Platinum (Pt): Comprehensive Study Guide for JEE/NEET/CBSE

Introduction: Why Platinum Matters

Platinum (Pt) is a rare, dense, ductile, malleable, highly unreactive, and valuable precious metal. Its exceptional corrosion resistance, high melting point, and catalytic properties make it indispensable in various high-technology applications. Its significance extends from critical industrial processes to advanced medical treatments and luxury goods.

CBSE/JEE Quick Revision Notes

• Symbol: Pt
• Atomic Number: 78
• Atomic Mass: 195.084 u
• Group: 10 (formerly VIIIB in older classifications)
• Period: 6
• Block: d-block
• Classification: Transition Metal, Noble Metal
• Physical State at STP: Solid
• Colour: Silvery-white
• Density: 21.45 g/cm³ (one of the densest metals)
• Melting Point: 1768.3 °C
• Boiling Point: 3825 °C
• Characteristic: Highly resistant to corrosion, oxidation, and chemical attack (inert).

Electron Configuration & Bonding Behavior

• Ground State Electron Configuration: [Xe] 4f¹⁴ 5d⁹ 6s¹
  • Note: This configuration is an exception to the Aufbau principle, where an electron from the 6s orbital is promoted to the 5d orbital to achieve a more stable electronic configuration (pseudo-filled d-subshell).
• Common Oxidation States:
  • +2: Often forms square planar complexes (e.g., [PtCl₄]²⁻).
  • +4: Most stable and common oxidation state, forms octahedral complexes (e.g., [PtCl₆]²⁻).
  • Other oxidation states (+1, +3, +5, +6) are rare but exist in specific compounds.
• Bonding: Platinum forms strong covalent bonds. Its vacant d-orbitals readily accept electron pairs from ligands, leading to extensive complex formation.

Crucial Chemical Reactions

Platinum’s high inertness means it reacts with very few reagents, primarily under specific, often harsh, conditions.

1. Reaction with Aqua Regia

Platinum does not react with single acids (like nitric acid or hydrochloric acid) but dissolves in aqua regia (a mixture of concentrated nitric acid and hydrochloric acid, typically in a 1:3 molar ratio).
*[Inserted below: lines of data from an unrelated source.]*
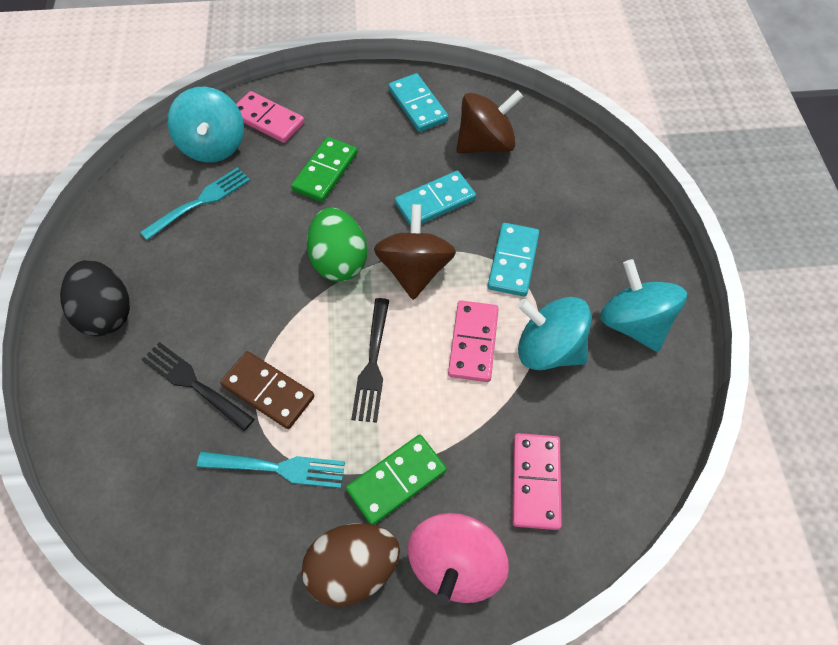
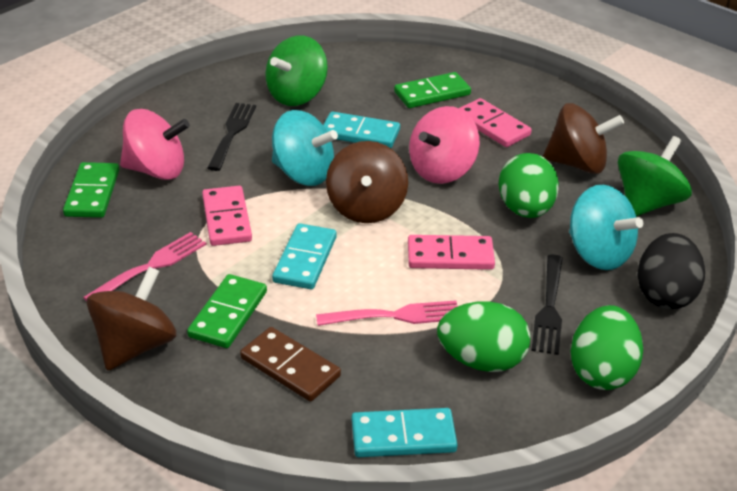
brown egg: [302,523,400,607] = 1 -> none = 0
brown spinning top: [374,204,456,300] [456,90,523,153] = 2 -> [87,267,176,371] [326,141,408,223] [543,103,624,174] = 3
green domino: [291,137,358,202] [346,435,447,525] = 2 -> [63,162,119,218] [187,274,267,348] [394,72,471,108] = 3
green egg: [307,208,367,282] = 1 -> [437,301,531,372] [499,153,559,218] [571,305,643,390] = 3
green spinning top: none = 0 -> [265,35,328,106] [618,136,692,216] = 2
pink fork: none = 0 -> [83,232,207,302] [316,300,458,326] = 2
pink spinning top: [408,513,509,605] = 1 -> [120,109,190,180] [409,106,480,184] = 2
turquoise fork: [140,167,250,240] [197,451,345,488] = 2 -> none = 0
turquoise spinning top: [167,87,244,163] [518,297,591,370] [600,259,687,352] = 3 -> [272,110,338,186] [569,185,643,270] = 2

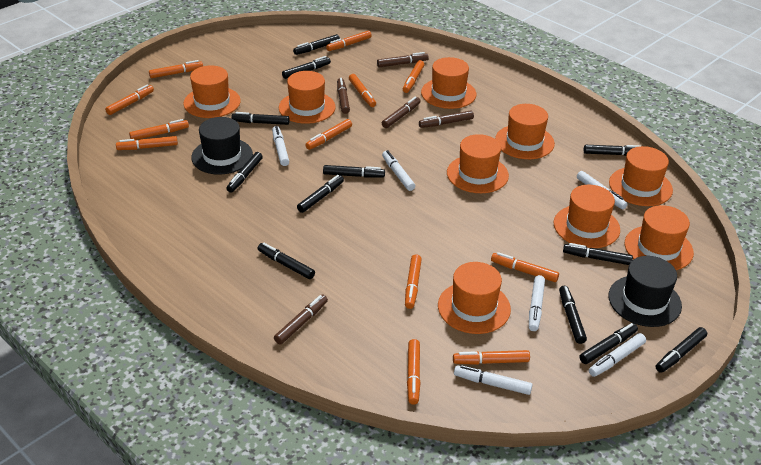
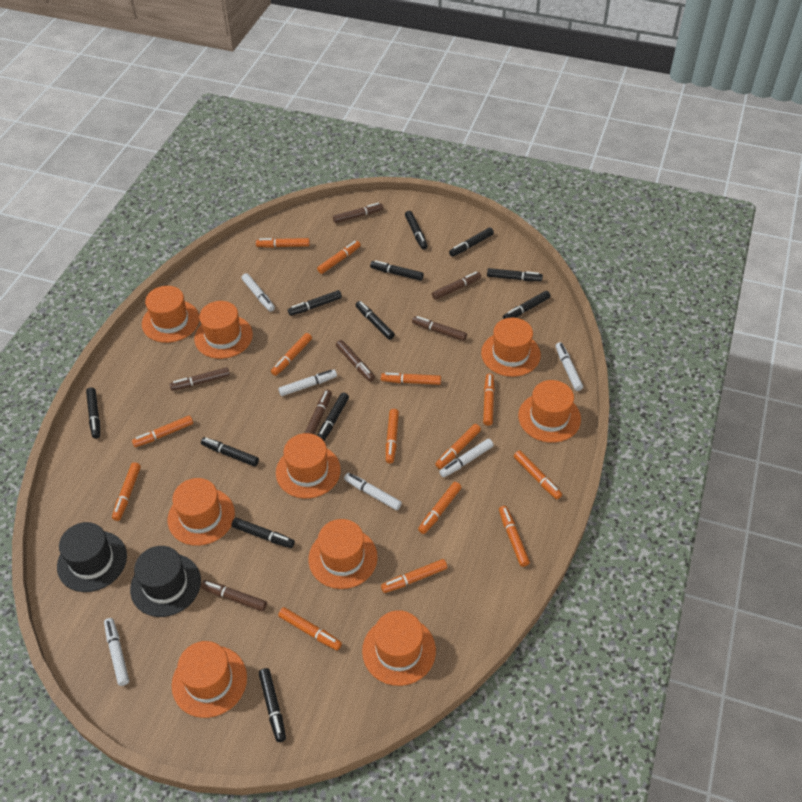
brown marker: [274,295,328,344] [337,78,350,114] [377,52,429,67] [382,96,421,128] [419,110,474,128] = 5 -> [169,367,230,391] [201,580,267,611] [305,390,332,434] [333,203,383,223] [336,340,375,382] [412,316,467,341] [432,272,481,300] = 7
orange marker: [105,84,154,115] [116,136,178,150] [129,119,189,140] [149,60,203,78] [305,119,352,150] [326,30,372,51] [349,74,376,107] [403,60,424,93] [405,254,422,309] [407,339,421,405] [453,350,530,365] [491,252,559,282] = 12 -> [112,462,141,521] [132,415,193,447] [256,238,310,248] [271,333,312,376] [278,607,342,650] [317,241,361,274] [381,373,441,385] [381,559,447,593] [386,409,399,463] [418,482,461,534] [435,424,481,469] [483,374,495,426] [499,506,530,567] [514,450,562,499] = 14

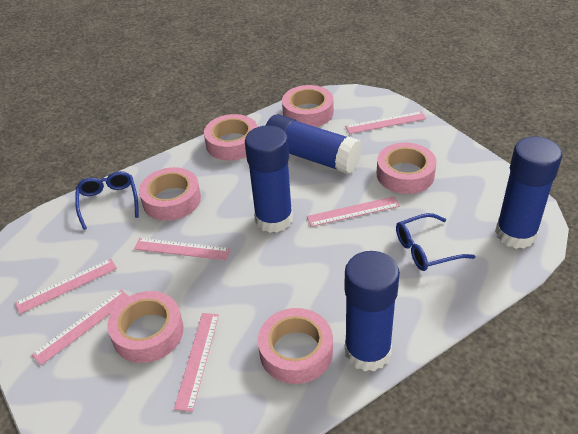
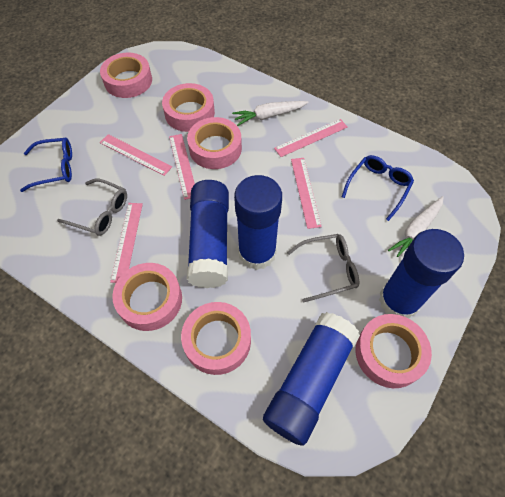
grey glasses: none = 0 -> [57,179,127,236] [287,234,359,303] = 2
pink ruler: [15,259,117,314] [31,290,129,365] [134,238,231,260] [174,313,219,412] [307,196,400,227] [345,111,426,134] = 6 -> [100,134,172,176] [110,203,143,283] [169,134,195,200] [274,119,348,157] [291,158,322,229] = 5
white carrot: none = 0 -> [232,101,308,126] [388,196,444,257] = 2

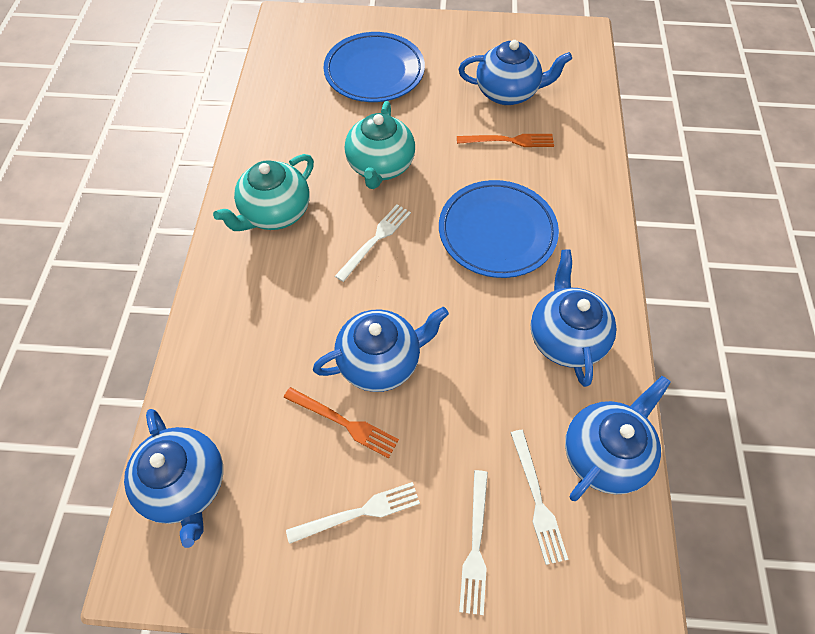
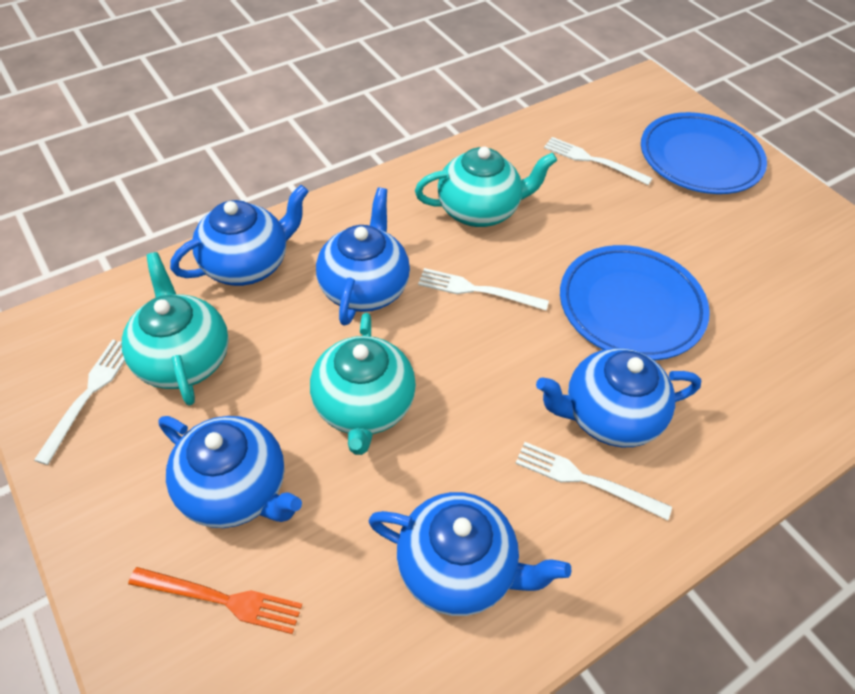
orange fork: [283,387,399,458] [457,134,554,147] = 2 -> [128,567,302,634] = 1
turquoise teapot: [213,154,314,231] [345,101,415,189] = 2 -> [122,252,229,406] [310,313,416,455] [415,147,557,227] = 3

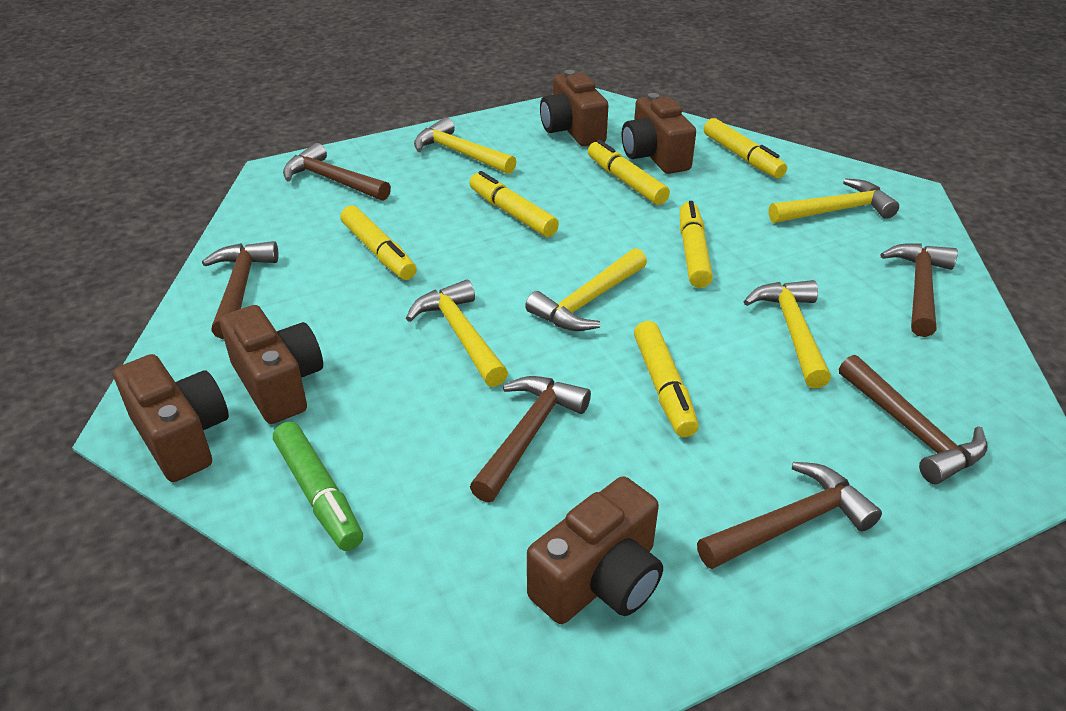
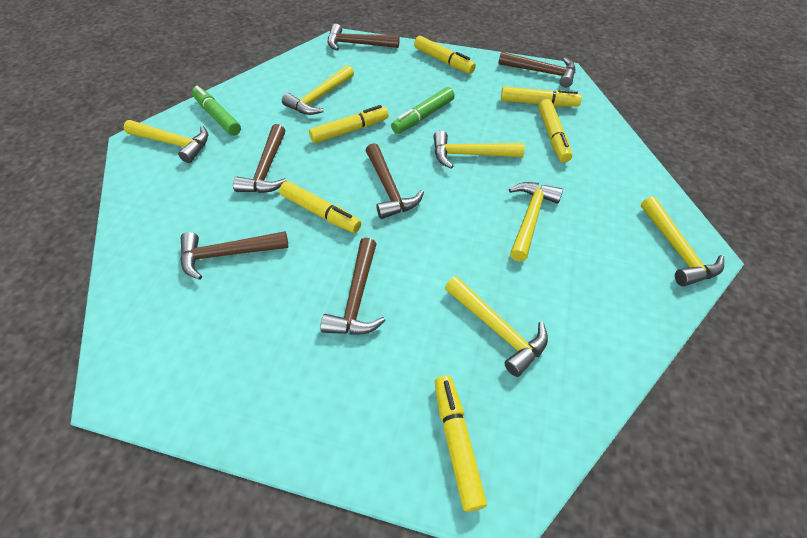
brown camera: [113,354,229,482] [220,305,323,424] [527,476,663,624] [540,70,608,146] [622,93,696,174] = 5 -> none = 0
green marker: [273,422,363,551] = 1 -> [192,86,241,136] [391,87,455,134] = 2
yellow hammer: [406,280,508,387] [414,117,517,174] [525,248,647,331] [744,280,831,388] [769,178,899,223] = 5 -> [124,120,208,163] [282,65,354,115] [433,130,525,169] [445,276,548,377] [509,182,563,262] [641,196,724,286] = 6

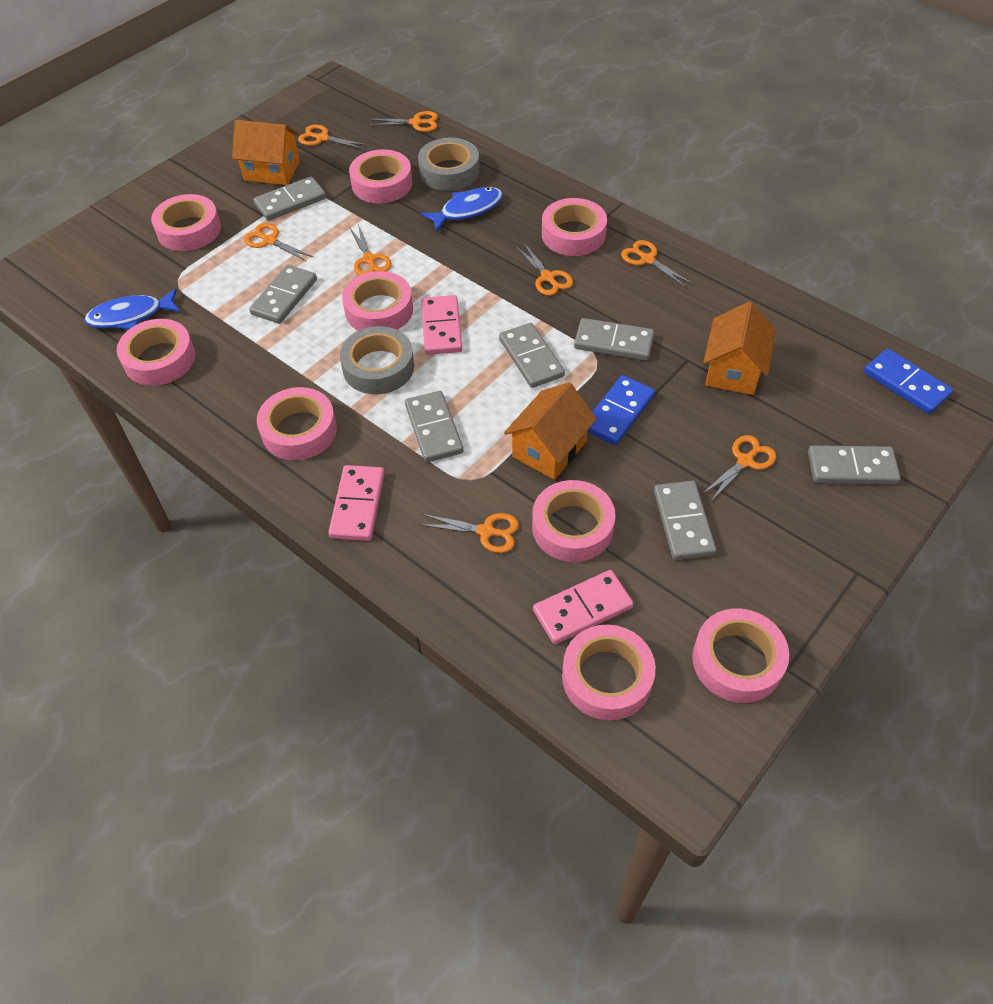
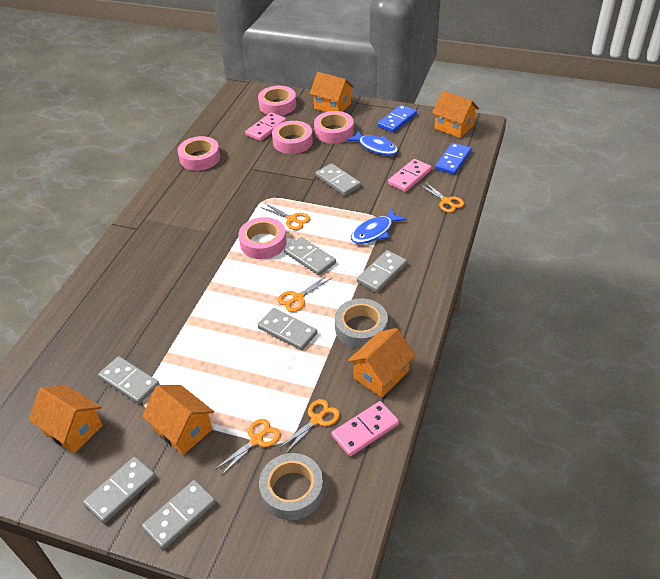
orange house: [232,120,300,185] [504,382,597,480] [703,302,776,395] = 3 -> [28,385,103,454] [142,385,214,455] [310,72,354,112] [348,328,416,397] [432,91,479,138] = 5
orange scissors: [244,223,313,262] [298,124,368,149] [349,224,392,276] [368,111,438,132] [419,513,519,553] [515,243,573,296] [621,240,693,288] [701,435,777,501] = 8 -> [216,419,281,474] [261,203,310,230] [278,275,332,312] [279,399,340,454] [419,181,464,213] = 5
pink tape: [117,319,195,386] [151,194,221,251] [257,387,337,460] [342,271,413,331] [349,149,412,203] [532,480,615,562] [542,198,607,256] [562,625,656,721] [692,608,789,703] = 9 -> [178,136,220,171] [238,217,287,259] [258,86,296,116] [272,121,313,154] [314,111,354,144] = 5

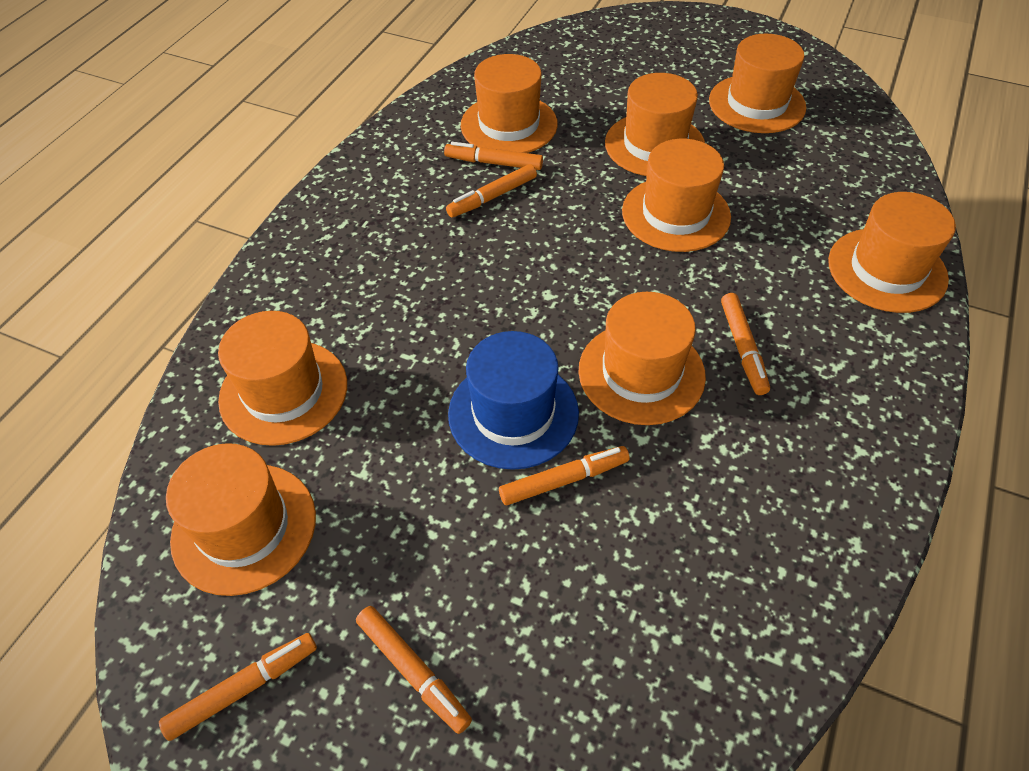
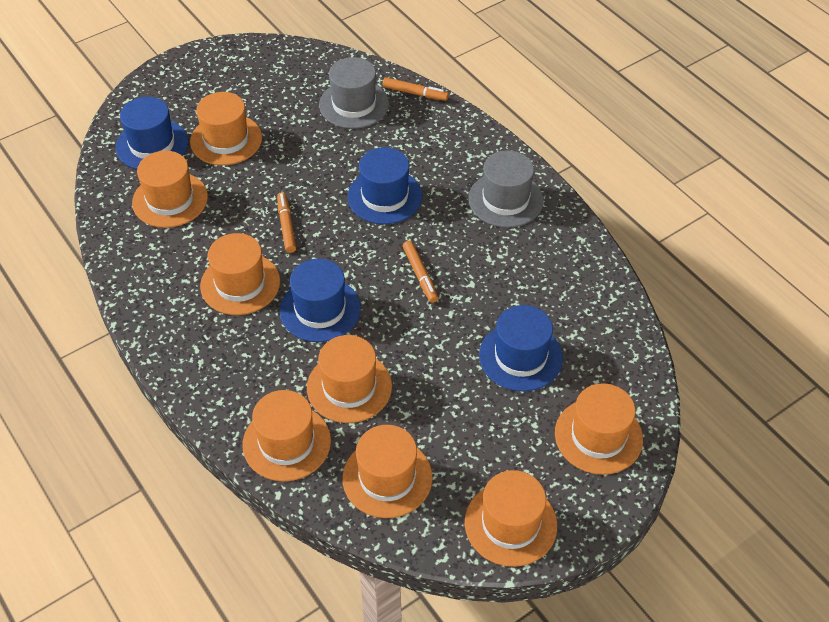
blue hat: [448,331,579,470] = 1 -> [116,97,188,169] [280,259,361,342] [347,147,422,224] [479,305,563,391] = 4
grey hat: none = 0 -> [319,57,389,129] [468,150,544,228] = 2
orange marker: [159,633,317,741] [356,606,472,734] [444,142,543,170] [446,164,537,217] [499,446,630,505] [721,293,770,395] = 6 -> [277,192,296,253] [382,77,449,101] [403,241,438,303] = 3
This reaction is crucial for its refining and processing.

3Pt(s) + 4HNO₃(aq) + 18HCl(aq) → 3H₂[PtCl₆](aq) + 4NO(g) + 8H₂O(l) Here, nitric acid acts as an oxidizing agent, and hydrochloric acid stabilizes the Pt(IV) ions by forming the hexachloroplatinate(IV) complex ion [PtCl₆]²⁻.

2. Reaction with Halogens

Platinum reacts with halogens at elevated temperatures to form halides.

• With Chlorine: Pt(s) + 2Cl₂(g) → PtCl₄(s) (at approx 250-300 °C)
• With Fluorine: Platinum reacts vigorously with fluorine to form platinum fluorides, often in higher oxidation states.

3. Reaction with Molten Alkalis or Peroxides

Under extreme conditions (high temperatures with molten alkalis or alkali peroxides), platinum can be attacked. This reaction is generally not encountered in standard high school curricula in detail but indicates platinum’s ultimate reactivity limit.

Industrial and Biological Importance

Industrial Importance

1. Catalysis: Platinum is a premier catalyst.
   • Automotive Catalytic Converters: Converts harmful gases (CO, NOx, unburnt hydrocarbons) into less noxious substances (CO₂, N₂, H₂O).
   • Chemical Industry: Used in the production of nitric acid (Ostwald process), sulfuric acid, and in hydrogenation/dehydrogenation reactions in organic synthesis.
   • Petroleum Refining: Catalyst for cracking and reforming processes to produce higher-octane gasoline.
2. Jewellery: Valued for its rarity, natural white luster, durability, and resistance to tarnish.
3. Electronics: Used in electrical contacts, electrodes, thermocouples, and hard disk coatings due to its excellent conductivity and corrosion resistance.
4. Laboratory Equipment: Platinum crucibles, electrodes, and dishes are used in chemistry labs for high-temperature applications due to their inertness and high melting point.
5. Medical & Dental: Used in pacemakers, dental fillings, and as an electrode material in some medical devices.

Biological Importance

1. Chemotherapy Drugs: Several platinum-based coordination compounds are potent anticancer agents. The most notable example is Cisplatin (cis-diamminedichloroplatinum(II), cis-[Pt(NH₃)₂Cl₂]), which inhibits DNA replication in rapidly dividing cancer cells.
2. Bio-inertness: In its metallic form, platinum is largely bio-inert and non-toxic, making it suitable for implants. However, certain platinum compounds can be toxic or cause allergic reactions.